--- Text excerpt Enclosed Below ---

Can you please keep me informed about this? I am currently trying to use that example code to turn a non-searchable PDF into an OCR'd searchable PDF, also. The example code is not producing a searchable PDF. The example code only produces a PDF/A but does not have any embedded text. I know that it is at least performing the OCR operations with the dictionary files because each page takes a couple of seconds to process. There is no need for an example PDF because this does not work for any PDF that I test it with.
I am using C# and the .NET version of GdPicture Pro and Tesseract. Here's my code:
http://dpaste.org/uLWu/- Code: Select all
String dictionaries = Path.GetDirectoryName(Assembly.GetExecutingAssembly().Location) + @"\dictionaries";
// open the new pdf in the viewer
viewer.DisplayFromFile(out_file);
for (int x = 1; x <= viewer.PageCount; x++)
{
Console.WriteLine("Performing image twain on page {0}", x);
viewer.DisplayFrame(x);
Int32 rasterized_page = viewer.GetNativeImage();
if (x == 1)
imaging.TwainPdfOCRStartEx(String.Format("{0}.ocr.pdf", out_file), "", "", "", "", "", PdfEncryption.PdfEncryptionNone, PdfRight.PdfRightCanModify);
imaging.TwainAddGdPictureImageToPdfOCR(rasterized_page, TesseractDictionary.TesseractDictionaryEnglish, dictionaries);
}
// close the twaining
imaging.TwainPdfOCRStop();
viewer.CloseImage();

--- End of Enclosed Text excerpt ---
--- Data provided Enclosed Below ---

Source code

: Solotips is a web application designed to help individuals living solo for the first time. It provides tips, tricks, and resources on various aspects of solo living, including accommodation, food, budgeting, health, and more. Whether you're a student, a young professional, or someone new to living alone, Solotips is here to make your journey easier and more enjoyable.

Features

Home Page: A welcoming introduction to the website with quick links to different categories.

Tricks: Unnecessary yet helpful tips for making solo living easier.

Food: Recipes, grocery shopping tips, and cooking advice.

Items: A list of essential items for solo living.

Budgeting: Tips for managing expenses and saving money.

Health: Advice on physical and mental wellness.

--- End of Enclosed Data provided ---

* _Directive 1_:
Answer these questions about the forum post on creating searchable PDFs:
(a) What does the example code produce instead of a searchable PDF?
(b) What makes the poster believe the OCR operations are running?
(c) Which Tesseract dictionary does the code pass when adding each page?
* _Directive 2_: Reproduce part of the forum post on creating searchable PDFs word for word. Begin at the words "Can you please" and stop after "test it with.".
The records are not needed for anything that follows.

* _Your response 1_:
(a) A PDF/A that has no embedded text.
(b) Each page takes a couple of seconds to process.
(c) TesseractDictionary.TesseractDictionaryEnglish.

* _Your response 2_:
Can you please keep me informed about this? I am currently trying to use that example code to turn a non-searchable PDF into an OCR'd searchable PDF, also. The example code is not producing a searchable PDF. The example code only produces a PDF/A but does not have any embedded text. I know that it is at least performing the OCR operations with the dictionary files because each page takes a couple of seconds to process. There is no need for an example PDF because this does not work for any PDF that I test it with.